Według południowokoreańskiego Centrum Kontroli i Zapobiegania Chorobom 134 nowe przypadki zakażenia mają związek z nabożeństwami wyznawców Kościoła Jezusa Shincheonji w mieście Daegu, przez krytyków uważanego za sektę. Zdecydowana większość osób zainfekowanych brała udział właśnie w tych nabożeństwach.
Podejrzewa się, że podczas modłów zarażać mogła 61-letnia kobieta - 31. osoba w Korei Południowej, u której potwierdzono zakażenie. Kobieta ta doznała pierwszych objawów zakażenia 10 lutego, a wcześniej uczestniczyła w co najmniej czterech nabożeństwach.
KORONAWIRUS NA ŚWIECIE. CZYTAJ RAPORT TVN24.PL >>>
JAK CHRONIĆ SIĘ PRZED KORONAWIRUSEM. CZYTAJ WIĘCEJ >>>
Amerykański żołnierz z koronawirusem
Dowództwo amerykańskiego kontyngentu w Korei Południowej poinformowało, że pozytywny wynik dał test, przeprowadzony u 23-letniego żołnierza USA, który został objęty kwarantanną w swoim miejscu zamieszkania poza bazą. Zakażony żołnierz przynależał do Camp Carroll niedaleko południowo-wschodniej części Daegu. W Korei Południowej stacjonuje około 28,5 tysiąca amerykańskich żołnierzy.

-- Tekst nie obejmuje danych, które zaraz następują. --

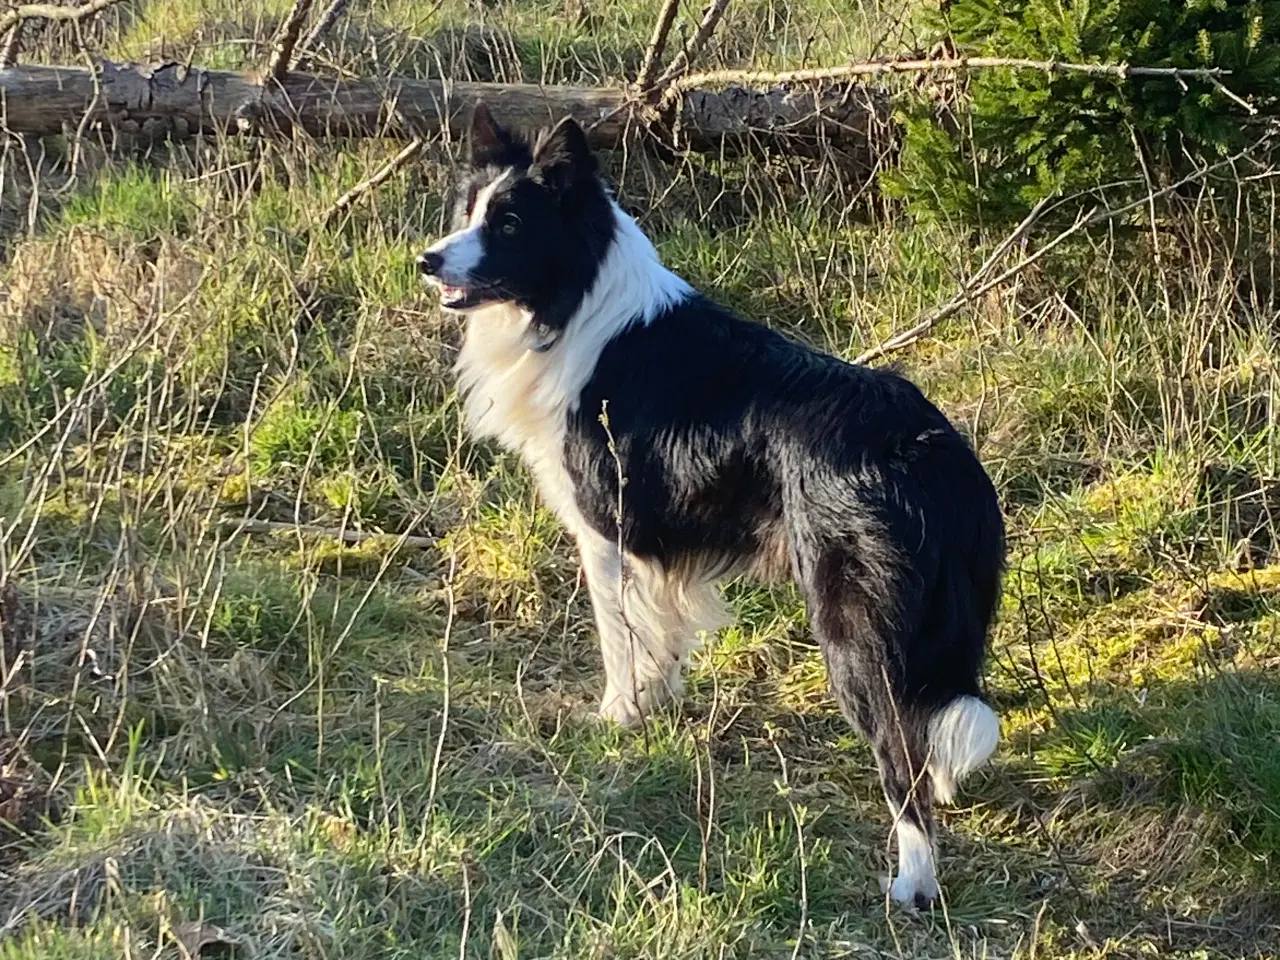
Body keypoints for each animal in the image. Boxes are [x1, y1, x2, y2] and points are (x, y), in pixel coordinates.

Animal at [419, 104, 1008, 911]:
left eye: (509, 224)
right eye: (466, 211)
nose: (428, 260)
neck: (577, 299)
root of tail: (929, 450)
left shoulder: (608, 533)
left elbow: (619, 637)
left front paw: (618, 716)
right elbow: (661, 637)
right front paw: (656, 703)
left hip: (855, 629)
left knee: (898, 755)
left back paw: (913, 880)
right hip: (942, 621)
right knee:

Daegu i sąsiednie miasto Czeongdo określono jako "strefy zarządzania specjalnego". Mer Daegu zaapelował do mieszkańców, by w miarę możliwości nie wychodzili na zewnątrz. Natomiast w stolicy kraju, Seulu, władze zakazały demonstrowania w centrum miasta.
Wcześniej w niedzielę Narodowa Komisja Zdrowia Chin podała, że w kraju tym zanotowano 2442 przypadki śmiertelne zakażenia koronawirusem. 76 936 osób w Chinach jest zainfekowanych.